Perón: el maestro del populismo
En una entrevista concedida en julio de 2005 a un periodista uruguayo, el presidente de Venezuela, Hugo Chávez, comentó: “El 26 de julio de 1953 Fidel dirigió el asalto al cuartel de Moncada. Y otro 26 de julio –en 1952– murió Evita Perón. Y sólo dos días después –el 28 de julio de 1954– yo nací. Imagínese”. La admiración de Chávez por Perón y el ex presidente peruano Juan Velasco Alvarado (1968-75) viene de lejos.
Norberto Ceresole, un sociólogo argentino peronista y ex asesor de Velasco, conoció a Chávez en Buenos Aires en 1994. La empatía fue inmediata. Hicieron juntos alguna gira por el interior del país, viajando en una camioneta destartalada: “Vi actuar a Chávez y al pueblo con Chávez, la enorme adhesión popular que tenía. Estamos hablando de un Chávez con lo puesto. Sin nada”, escribió. De esos tiempos se le atribuye a Ceresole haber sembrado en el ex golpista la teoría de crear un movimiento cívico-militar.
Después del triunfo electoral expresó así su tesis: “La orden que emite el pueblo de Venezuela el 6 de diciembre de 1998 es clara: transforma a un antiguo líder militar en un caudillo nacional”. Acusado de neofascista y antisemita, Ceresole se volvió incómodo incluso para el propio Chávez y fue expulsado del país por orden suya. Murió en Buenos Aires en 2003 tras sostener que había sido víctima de una “persecución judía”. Pero algunas de sus propuestas calaron hondo en las ideas de Chávez. En la fórmula del sociólogo argentino se establece que el caudillo garantiza el poder a través de un partido cívico-militar que mantiene un poder concentrado, unificado y centralizado en un modelo que denomina “posdemocracia”.

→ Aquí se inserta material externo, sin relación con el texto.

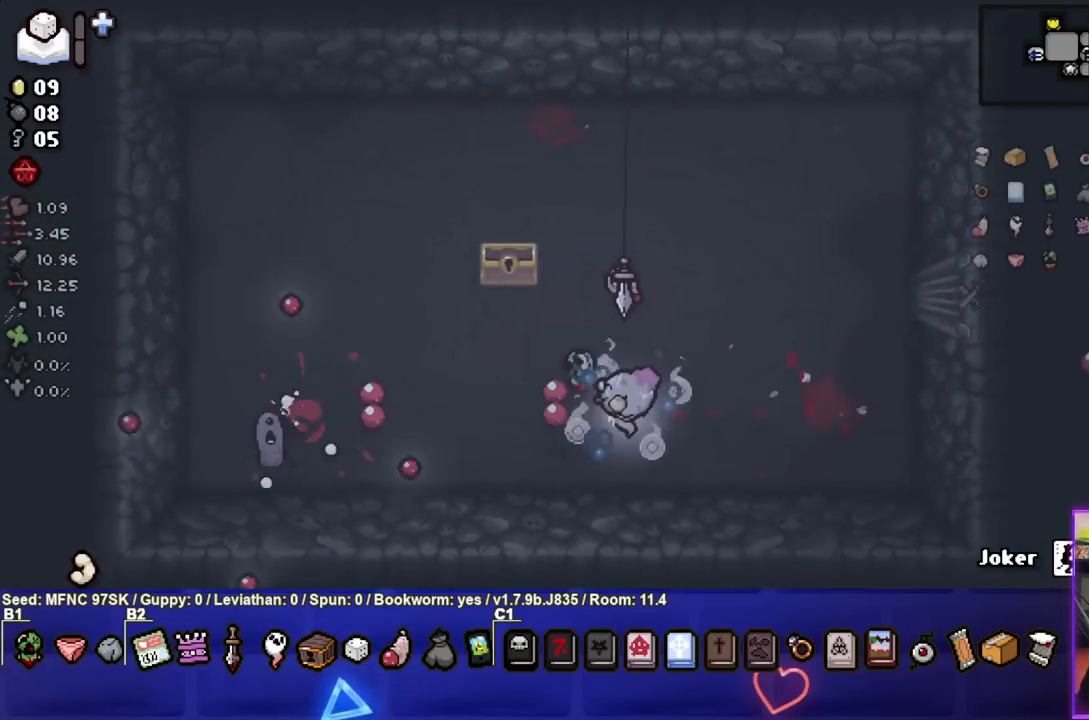
{"buttons": ["TRIANGLE"], "left_stick": "down-left", "right_stick": "center", "events": [[83, "left_stick", "center"], [150, "left_stick", "down-left"], [283, "SQUARE", "up"], [383, "TRIANGLE", "down"]]}
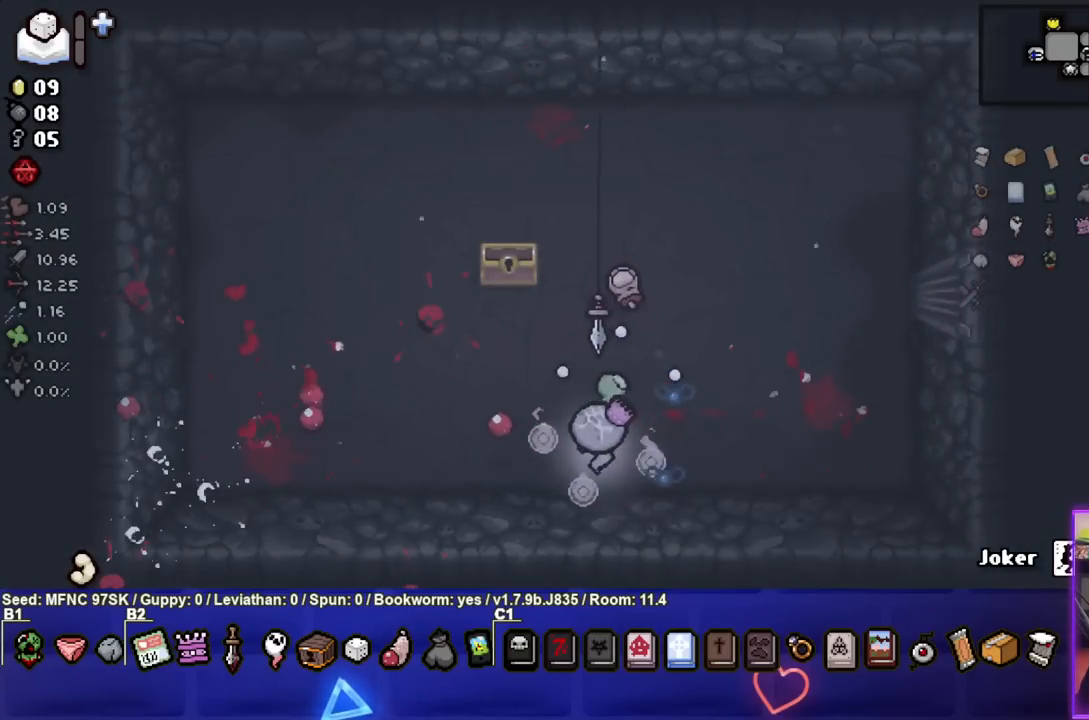
{"buttons": ["TRIANGLE"], "left_stick": "center", "right_stick": "center", "events": [[100, "left_stick", "center"], [300, "left_stick", "up"], [400, "left_stick", "center"]]}
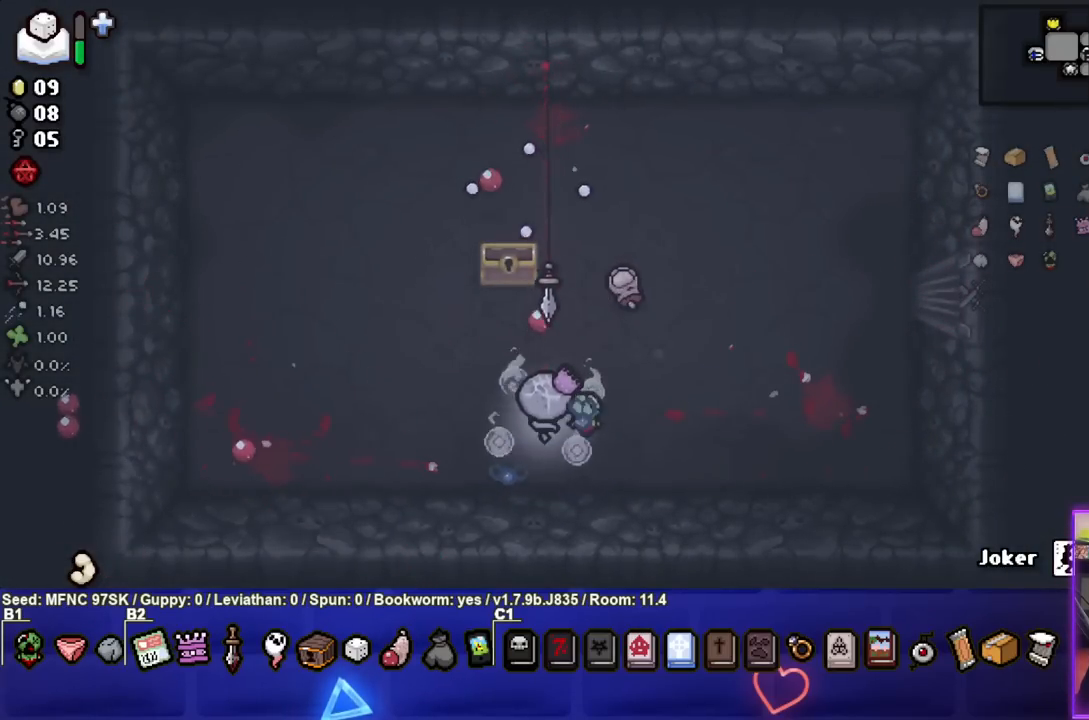
{"buttons": ["TRIANGLE"], "left_stick": "center", "right_stick": "center", "events": [[217, "left_stick", "down"], [350, "left_stick", "center"]]}
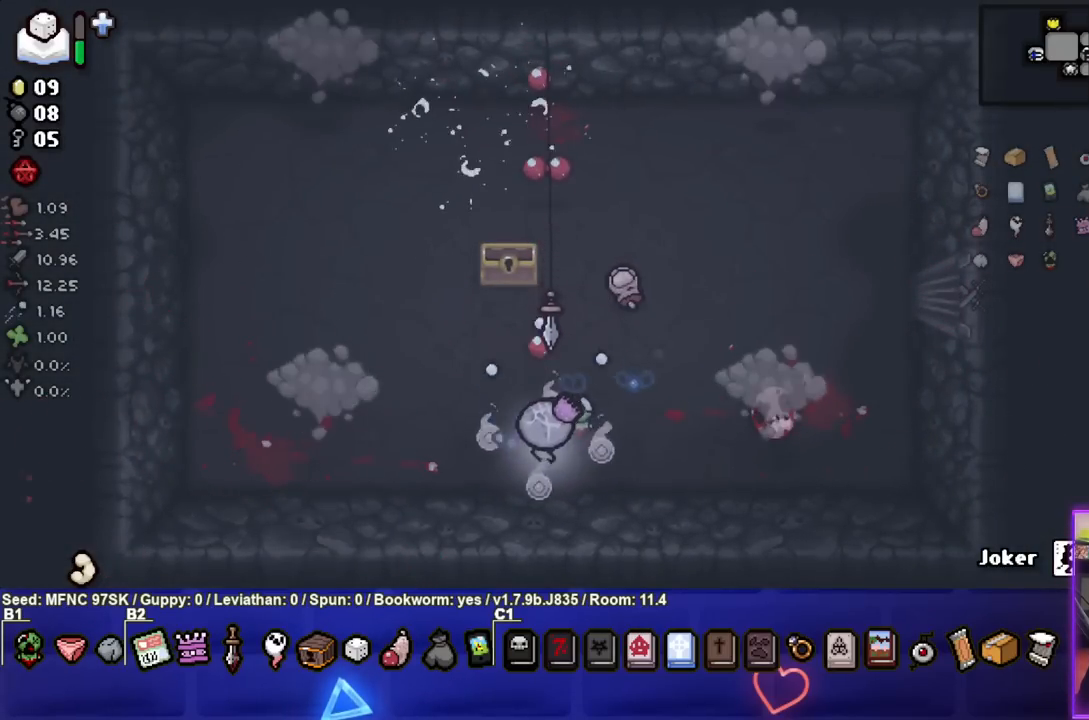
{"buttons": ["SQUARE"], "left_stick": "center", "right_stick": "center", "events": [[117, "left_stick", "down-left"], [167, "TRIANGLE", "up"], [217, "left_stick", "left"], [250, "SQUARE", "down"], [333, "left_stick", "center"]]}
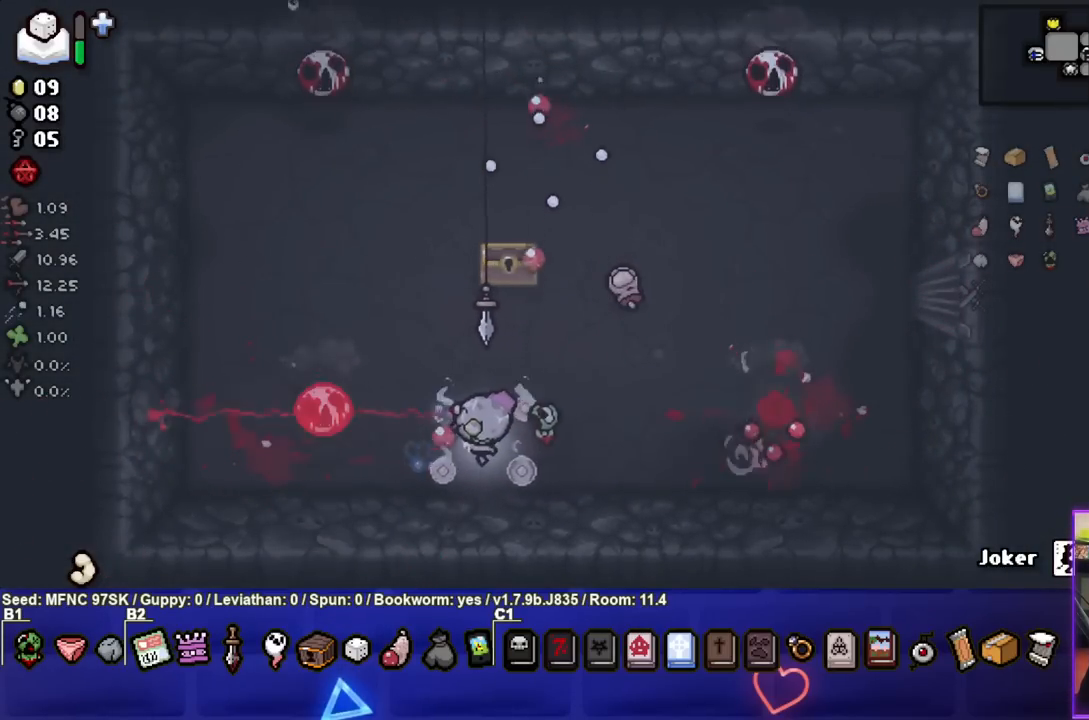
{"buttons": [], "left_stick": "up", "right_stick": "center", "events": [[50, "left_stick", "up-right"], [100, "left_stick", "center"], [200, "left_stick", "up"], [483, "SQUARE", "up"]]}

Luis Miquilena, el mentor político y artífice del ascenso al poder de Chávez, y después su poderoso ministro del Interior y presidente del Congreso hasta que renunció en 2002 por desacuerdos con su ex discípulo, lo describió de este modo al periodista argentino Andrés Oppenheimer: “Es uno de los hombres más impredecibles que he conocido porque es temperamental, emotivo, errático. Como no tiene una ideología definida, está hecho estructuralmente para la confrontación. Su norte es permanecer en el poder y para ello montará una farsa judicial, una farsa parlamentaria, una farsa electoral. Chávez no es comunista, no es capitalista, no es musulmán, ni es cristiano. Es todas esas cosas, siempre que le garanticen quedarse en el poder…”.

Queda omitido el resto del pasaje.